Variational Wavefunction for the Periodic Anderson Model with Onsite Correlation Factors

TL;DR

This paper introduces a full onsite-correlation wavefunction (FOWF) for the periodic Anderson model, improving energy estimates over the Gutzwiller wavefunction (GWF) while maintaining similar physical predictions.

Contribution

The paper develops and tests a new variational wavefunction (FOWF) that extends GWF by including onsite configuration probabilities, showing improved energy calculations.

Findings

FOWF significantly lowers the variational energy compared to GWF.

Physical quantities remain similar between FOWF and GWF in the same phase.

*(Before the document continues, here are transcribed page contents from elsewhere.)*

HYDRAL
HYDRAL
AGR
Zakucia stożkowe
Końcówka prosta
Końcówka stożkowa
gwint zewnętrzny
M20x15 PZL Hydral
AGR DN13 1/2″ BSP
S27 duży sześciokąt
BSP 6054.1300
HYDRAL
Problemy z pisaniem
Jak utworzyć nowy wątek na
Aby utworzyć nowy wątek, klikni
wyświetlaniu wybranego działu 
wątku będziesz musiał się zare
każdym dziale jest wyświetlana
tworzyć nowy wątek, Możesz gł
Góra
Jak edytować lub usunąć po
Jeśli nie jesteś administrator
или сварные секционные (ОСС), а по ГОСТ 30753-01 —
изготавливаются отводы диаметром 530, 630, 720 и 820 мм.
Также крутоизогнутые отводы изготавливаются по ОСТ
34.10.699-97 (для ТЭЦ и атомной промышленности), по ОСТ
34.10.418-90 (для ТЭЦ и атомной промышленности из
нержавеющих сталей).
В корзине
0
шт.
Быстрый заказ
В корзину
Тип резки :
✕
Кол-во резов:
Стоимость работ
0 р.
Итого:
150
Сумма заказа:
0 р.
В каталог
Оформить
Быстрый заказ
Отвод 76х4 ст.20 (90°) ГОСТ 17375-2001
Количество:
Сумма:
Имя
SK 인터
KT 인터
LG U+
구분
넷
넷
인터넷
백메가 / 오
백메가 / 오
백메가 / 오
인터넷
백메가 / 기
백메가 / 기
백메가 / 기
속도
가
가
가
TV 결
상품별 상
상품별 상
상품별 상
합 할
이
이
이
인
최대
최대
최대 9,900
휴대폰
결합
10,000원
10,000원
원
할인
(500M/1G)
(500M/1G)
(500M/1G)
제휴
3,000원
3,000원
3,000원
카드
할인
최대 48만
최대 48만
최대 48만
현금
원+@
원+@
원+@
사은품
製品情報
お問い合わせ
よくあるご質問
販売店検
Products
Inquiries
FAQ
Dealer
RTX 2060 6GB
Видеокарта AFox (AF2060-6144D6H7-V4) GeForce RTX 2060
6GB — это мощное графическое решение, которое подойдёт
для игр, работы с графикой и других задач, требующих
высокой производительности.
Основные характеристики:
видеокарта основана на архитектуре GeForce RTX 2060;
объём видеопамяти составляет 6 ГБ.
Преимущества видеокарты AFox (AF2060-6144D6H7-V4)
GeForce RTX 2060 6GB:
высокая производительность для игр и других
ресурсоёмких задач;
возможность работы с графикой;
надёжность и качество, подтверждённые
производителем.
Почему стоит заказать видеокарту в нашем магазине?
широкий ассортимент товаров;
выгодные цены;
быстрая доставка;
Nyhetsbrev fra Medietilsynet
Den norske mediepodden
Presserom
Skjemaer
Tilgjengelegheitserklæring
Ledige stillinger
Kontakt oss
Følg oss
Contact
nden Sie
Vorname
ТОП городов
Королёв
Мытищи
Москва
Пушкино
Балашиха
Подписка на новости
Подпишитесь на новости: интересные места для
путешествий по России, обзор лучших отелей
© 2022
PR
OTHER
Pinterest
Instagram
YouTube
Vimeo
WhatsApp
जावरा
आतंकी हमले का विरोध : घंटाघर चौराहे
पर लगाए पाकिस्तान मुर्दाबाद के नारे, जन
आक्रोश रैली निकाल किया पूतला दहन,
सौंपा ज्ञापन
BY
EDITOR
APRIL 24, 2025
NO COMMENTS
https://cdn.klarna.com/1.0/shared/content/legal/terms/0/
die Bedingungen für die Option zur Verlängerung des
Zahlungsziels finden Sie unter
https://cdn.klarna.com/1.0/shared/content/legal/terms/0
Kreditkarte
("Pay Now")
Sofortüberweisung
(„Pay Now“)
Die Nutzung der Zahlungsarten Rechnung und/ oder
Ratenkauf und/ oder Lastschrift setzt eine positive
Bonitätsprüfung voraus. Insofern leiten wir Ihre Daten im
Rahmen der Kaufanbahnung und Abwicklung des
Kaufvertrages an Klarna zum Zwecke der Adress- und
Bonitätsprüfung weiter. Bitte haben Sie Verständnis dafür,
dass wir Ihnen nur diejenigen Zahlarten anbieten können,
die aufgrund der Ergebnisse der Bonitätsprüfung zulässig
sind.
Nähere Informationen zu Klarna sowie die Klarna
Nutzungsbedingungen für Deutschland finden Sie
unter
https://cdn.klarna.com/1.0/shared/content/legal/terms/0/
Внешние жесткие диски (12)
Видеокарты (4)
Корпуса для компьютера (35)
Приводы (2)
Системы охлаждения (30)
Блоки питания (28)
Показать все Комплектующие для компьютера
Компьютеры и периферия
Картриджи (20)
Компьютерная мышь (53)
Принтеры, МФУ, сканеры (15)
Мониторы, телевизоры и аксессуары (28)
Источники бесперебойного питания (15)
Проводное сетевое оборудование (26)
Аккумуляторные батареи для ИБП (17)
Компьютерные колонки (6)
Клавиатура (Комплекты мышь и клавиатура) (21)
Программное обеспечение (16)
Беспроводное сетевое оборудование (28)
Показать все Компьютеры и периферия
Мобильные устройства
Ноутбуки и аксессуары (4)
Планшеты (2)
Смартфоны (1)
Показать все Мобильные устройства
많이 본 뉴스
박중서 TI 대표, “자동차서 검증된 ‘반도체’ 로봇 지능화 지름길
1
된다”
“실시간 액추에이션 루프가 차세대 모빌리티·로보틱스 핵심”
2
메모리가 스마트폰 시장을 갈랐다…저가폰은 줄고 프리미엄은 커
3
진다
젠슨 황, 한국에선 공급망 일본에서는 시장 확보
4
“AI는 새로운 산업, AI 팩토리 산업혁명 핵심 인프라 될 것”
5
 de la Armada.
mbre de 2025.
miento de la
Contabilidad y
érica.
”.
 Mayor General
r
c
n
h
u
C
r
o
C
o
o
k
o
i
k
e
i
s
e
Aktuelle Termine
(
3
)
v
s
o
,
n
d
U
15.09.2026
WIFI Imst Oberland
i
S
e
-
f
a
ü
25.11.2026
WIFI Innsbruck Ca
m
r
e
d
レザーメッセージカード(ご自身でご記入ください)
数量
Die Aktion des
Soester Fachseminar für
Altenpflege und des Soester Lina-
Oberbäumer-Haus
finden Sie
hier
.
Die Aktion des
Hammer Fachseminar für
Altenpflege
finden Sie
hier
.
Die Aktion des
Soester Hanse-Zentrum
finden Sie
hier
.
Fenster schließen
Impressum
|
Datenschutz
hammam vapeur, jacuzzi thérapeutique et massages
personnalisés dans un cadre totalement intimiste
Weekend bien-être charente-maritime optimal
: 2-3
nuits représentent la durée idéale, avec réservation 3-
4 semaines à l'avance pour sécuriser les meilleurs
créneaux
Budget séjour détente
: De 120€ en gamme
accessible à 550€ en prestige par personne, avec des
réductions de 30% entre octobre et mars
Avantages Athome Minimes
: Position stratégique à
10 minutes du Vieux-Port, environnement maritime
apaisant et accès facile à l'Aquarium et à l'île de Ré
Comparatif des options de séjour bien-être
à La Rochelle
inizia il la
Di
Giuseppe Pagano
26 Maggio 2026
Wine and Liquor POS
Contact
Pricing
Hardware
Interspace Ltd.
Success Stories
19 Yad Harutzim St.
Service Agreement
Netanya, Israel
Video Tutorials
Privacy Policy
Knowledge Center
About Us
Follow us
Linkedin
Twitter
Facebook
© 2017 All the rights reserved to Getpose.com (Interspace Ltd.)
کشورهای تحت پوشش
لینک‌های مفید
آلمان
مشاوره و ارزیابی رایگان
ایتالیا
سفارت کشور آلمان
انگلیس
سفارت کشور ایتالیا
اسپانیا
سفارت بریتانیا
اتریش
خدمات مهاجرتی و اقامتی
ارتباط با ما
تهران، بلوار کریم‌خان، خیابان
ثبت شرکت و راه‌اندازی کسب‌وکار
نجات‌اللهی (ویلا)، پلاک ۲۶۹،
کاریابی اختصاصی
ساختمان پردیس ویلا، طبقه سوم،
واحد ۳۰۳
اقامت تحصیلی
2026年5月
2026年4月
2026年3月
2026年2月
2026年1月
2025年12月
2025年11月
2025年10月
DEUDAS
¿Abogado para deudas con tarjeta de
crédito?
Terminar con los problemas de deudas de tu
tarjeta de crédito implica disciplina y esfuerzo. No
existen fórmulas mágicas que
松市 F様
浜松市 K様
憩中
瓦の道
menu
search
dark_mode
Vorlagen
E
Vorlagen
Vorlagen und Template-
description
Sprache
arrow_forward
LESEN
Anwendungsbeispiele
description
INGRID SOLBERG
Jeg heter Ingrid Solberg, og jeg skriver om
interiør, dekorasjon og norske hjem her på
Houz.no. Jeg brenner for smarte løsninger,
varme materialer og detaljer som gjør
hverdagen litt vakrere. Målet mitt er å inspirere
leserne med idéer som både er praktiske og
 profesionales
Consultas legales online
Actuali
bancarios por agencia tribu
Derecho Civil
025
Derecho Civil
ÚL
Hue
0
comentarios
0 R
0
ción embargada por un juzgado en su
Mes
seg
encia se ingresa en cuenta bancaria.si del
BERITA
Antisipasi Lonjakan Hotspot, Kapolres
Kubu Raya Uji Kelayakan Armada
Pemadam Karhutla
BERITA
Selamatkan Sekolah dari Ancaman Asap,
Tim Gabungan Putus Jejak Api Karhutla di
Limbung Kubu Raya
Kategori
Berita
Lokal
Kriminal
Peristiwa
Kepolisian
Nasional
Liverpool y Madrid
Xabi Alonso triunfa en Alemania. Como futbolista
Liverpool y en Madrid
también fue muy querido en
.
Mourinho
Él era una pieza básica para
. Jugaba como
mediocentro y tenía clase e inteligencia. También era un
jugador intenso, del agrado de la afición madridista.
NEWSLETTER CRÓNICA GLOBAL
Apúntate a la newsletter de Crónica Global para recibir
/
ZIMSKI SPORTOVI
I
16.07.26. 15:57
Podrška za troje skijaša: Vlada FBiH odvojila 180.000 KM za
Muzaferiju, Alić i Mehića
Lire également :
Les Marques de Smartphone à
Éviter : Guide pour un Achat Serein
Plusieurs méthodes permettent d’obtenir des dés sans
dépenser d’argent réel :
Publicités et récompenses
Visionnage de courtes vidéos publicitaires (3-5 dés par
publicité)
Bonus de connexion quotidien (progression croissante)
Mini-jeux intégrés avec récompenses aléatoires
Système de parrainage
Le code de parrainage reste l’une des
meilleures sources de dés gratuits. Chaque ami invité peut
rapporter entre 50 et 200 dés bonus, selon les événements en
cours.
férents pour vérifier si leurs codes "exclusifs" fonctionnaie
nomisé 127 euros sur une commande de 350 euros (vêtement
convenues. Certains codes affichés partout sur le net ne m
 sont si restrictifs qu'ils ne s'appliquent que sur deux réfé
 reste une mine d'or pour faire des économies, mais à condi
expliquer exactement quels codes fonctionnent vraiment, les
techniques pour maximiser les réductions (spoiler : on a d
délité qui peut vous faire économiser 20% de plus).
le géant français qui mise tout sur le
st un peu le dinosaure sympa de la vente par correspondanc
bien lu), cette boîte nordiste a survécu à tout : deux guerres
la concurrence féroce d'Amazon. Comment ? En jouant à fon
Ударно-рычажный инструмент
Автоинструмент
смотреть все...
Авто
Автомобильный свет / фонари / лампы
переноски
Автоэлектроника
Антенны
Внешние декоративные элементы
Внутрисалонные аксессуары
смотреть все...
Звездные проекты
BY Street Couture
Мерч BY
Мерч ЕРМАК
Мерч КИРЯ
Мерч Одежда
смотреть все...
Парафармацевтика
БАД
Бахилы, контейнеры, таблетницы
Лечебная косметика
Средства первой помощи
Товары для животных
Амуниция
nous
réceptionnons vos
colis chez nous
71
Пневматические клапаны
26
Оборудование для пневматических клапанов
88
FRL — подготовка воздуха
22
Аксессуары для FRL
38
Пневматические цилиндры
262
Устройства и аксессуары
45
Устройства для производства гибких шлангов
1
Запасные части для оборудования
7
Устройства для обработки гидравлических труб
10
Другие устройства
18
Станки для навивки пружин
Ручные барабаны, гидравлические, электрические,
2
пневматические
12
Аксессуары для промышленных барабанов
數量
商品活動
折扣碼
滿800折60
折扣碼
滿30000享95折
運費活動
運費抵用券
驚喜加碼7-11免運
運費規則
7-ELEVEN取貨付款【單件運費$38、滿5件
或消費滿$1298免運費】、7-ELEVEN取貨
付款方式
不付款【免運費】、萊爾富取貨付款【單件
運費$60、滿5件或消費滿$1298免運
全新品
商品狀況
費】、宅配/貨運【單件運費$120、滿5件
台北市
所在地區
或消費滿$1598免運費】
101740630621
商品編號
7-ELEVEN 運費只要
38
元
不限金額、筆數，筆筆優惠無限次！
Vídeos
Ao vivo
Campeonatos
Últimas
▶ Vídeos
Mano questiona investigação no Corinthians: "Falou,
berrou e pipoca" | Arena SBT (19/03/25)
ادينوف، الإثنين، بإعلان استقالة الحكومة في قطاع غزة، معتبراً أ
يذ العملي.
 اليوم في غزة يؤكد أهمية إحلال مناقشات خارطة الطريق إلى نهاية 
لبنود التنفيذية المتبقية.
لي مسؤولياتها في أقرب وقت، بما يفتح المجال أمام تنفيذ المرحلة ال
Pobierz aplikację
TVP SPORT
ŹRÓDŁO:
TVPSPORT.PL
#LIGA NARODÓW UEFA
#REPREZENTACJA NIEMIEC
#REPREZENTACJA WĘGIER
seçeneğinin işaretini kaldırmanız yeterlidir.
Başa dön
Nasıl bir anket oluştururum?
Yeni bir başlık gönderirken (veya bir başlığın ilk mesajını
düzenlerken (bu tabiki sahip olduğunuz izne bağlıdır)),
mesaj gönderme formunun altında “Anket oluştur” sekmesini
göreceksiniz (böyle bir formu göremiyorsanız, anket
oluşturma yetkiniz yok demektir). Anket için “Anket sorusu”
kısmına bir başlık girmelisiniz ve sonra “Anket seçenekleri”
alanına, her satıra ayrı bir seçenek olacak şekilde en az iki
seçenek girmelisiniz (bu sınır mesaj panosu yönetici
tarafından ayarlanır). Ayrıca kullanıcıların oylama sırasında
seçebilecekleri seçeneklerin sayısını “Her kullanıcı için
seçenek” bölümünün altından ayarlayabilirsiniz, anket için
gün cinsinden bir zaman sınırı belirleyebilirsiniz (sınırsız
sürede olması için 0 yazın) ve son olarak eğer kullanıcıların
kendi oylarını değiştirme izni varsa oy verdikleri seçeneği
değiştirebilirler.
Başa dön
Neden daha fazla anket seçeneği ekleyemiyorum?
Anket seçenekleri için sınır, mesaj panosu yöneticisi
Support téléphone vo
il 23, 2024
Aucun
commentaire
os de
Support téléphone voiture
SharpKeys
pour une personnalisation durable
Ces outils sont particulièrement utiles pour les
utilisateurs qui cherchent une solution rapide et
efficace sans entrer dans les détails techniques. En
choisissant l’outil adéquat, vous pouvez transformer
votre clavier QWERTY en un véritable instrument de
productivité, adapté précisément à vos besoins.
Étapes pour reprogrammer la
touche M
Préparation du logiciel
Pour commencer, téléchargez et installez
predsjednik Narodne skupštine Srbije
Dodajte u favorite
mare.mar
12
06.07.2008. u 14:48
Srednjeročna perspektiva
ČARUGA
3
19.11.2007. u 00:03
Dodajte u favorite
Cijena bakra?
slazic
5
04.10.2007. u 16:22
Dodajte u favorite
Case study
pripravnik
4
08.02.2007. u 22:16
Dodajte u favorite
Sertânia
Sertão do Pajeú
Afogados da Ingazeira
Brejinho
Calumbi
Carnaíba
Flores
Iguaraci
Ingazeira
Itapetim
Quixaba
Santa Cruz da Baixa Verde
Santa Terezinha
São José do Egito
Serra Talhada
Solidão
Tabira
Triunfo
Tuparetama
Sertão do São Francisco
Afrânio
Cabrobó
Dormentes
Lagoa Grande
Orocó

FOWF provides insights into the limitations of GWF for the periodic Anderson model.

Abstract

We propose a variational wavefunction containing parameters to tune the probabilities of all the possible onsite configurations for the periodic Anderson model. We call it the full onsite-correlation wavefunction (FOWF). This is a simple extension of the Gutzwiller wavefunction (GWF), in which one parameter is included to tune the double occupancy of the f electrons at the same site. We compare the energy of the GWF and the FOWF evaluated by the variational Monte Carlo method and that obtained with the density-matrix renormalization group method. We find that the energy is considerably improved in the FOWF. On the other hand, the physical quantities do not change significantly between these two wavefunctions as long as they describe the same phase, such as the paramagnetic phase. From these results, we not only demonstrate the improvement by the FOWF, but we also gain insights on the applicability and limitation of the GWF to the periodic Anderson model.